## Text section:
┄┄┄┄┄┄┄┄┄┄┄┄┄┄┄┄┄┄┄┄

Ten Nepalis died on the spot while more were injured when the roof of Manipal Teaching Hospital in Pokhara collapsed onto the lobby from a height of 70 ft on 20 October. The following midnight, government officials forced their way into the premises of seven-year-old Kantipur FM radio station in Kathmandu, confiscated equipment and shut down the station's transmission to eastern Nepal. Different though these incidents are, both provide a window into understanding the sorry state of our legal institutions when it comes to rights associated with running private enterprises and the attendant civil society activism in Nepal.
The Manipal victims were either low-level hospital staff or visitors from the midwestern hinterland. In other words, they were poor Nepalis, the ones least likely to know if legal solutions exist for their woes, and even if they do, how to go about obtaining them.
True, in an effort to repair its damaged reputation, the hospital, which is a part of a South Asia-wide chain, swung into a quick public relations exercise. But its one-sided offer of a pot of money to all victims added up to something less than the total cost of the roof itself. Still, what was disappointing was the absence of Nepal's various consumer rights groups. They needed to be there, not to play ideologically driven anti-business blame games but to process the step-by-step lessons of where and how things went wrong.
Yes, doing so requires resources and resourcefulness. But such actions ultimately ensure that the costs of such accidents are kept high for the offending parties in the future and that the affected consumers at least begin to see a semblance of a system for legally funnelling their grievances. As things stand, since no lessons appear to have been processed, if a nursing home's roof were to fall down tomorrow in Bhaktapur and kill 25 people, we would still have no system in place to deal with it in a way that respects victims' rights. As private businesses expand across Nepal, we cannot afford to continue to have a mishmash of various one-sided compensation processes
when accidents occur and lives are lost.

┄┄┄┄┄┄┄┄┄┄┄┄┄┄┄┄┄┄┄┄

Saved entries
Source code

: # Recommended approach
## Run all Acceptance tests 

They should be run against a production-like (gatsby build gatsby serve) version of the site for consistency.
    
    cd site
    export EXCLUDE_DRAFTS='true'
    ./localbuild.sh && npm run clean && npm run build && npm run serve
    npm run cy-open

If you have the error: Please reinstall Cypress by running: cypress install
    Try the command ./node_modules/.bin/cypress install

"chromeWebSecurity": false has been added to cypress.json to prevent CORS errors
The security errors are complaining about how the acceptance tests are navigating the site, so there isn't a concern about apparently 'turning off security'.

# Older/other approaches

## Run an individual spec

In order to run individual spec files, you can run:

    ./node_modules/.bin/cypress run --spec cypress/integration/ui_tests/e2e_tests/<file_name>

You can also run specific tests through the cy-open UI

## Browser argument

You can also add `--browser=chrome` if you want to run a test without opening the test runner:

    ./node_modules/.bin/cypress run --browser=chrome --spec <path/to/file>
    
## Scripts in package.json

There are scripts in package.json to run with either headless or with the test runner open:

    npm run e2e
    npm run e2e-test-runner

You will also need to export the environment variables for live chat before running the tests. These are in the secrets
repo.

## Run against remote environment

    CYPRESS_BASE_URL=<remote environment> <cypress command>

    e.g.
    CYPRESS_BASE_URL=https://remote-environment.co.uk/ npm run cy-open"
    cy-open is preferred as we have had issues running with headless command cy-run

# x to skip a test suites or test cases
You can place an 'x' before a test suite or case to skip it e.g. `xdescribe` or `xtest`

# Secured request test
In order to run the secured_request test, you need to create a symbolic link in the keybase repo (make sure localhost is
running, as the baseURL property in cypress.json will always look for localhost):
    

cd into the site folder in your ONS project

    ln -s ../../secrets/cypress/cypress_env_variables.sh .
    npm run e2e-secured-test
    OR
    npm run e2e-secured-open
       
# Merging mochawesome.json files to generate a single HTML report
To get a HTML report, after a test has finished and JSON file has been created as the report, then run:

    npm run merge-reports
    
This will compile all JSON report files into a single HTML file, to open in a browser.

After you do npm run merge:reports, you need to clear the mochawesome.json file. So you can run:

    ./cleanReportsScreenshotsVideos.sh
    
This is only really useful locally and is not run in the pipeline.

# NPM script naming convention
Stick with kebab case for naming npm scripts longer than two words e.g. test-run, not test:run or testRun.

┄┄┄┄┄┄┄┄┄┄┄┄┄┄┄┄┄┄┄┄

## Exercises to complete:
(a) Duplicate the part of the article from "Ten Nepalis died" up to and including "activism in Nepal.".
(b) According to the article, from what height did the roof of Manipal Teaching Hospital fall onto the lobby?
Rely only on the article for what you write.

## Task solutions:
(a)
Ten Nepalis died on the spot while more were injured when the roof of Manipal Teaching Hospital in Pokhara collapsed onto the lobby from a height of 70 ft on 20 October. The following midnight, government officials forced their way into the premises of seven-year-old Kantipur FM radio station in Kathmandu, confiscated equipment and shut down the station's transmission to eastern Nepal. Different though these incidents are, both provide a window into understanding the sorry state of our legal institutions when it comes to rights associated with running private enterprises and the attendant civil society activism in Nepal.

(b) From a height of 70 ft.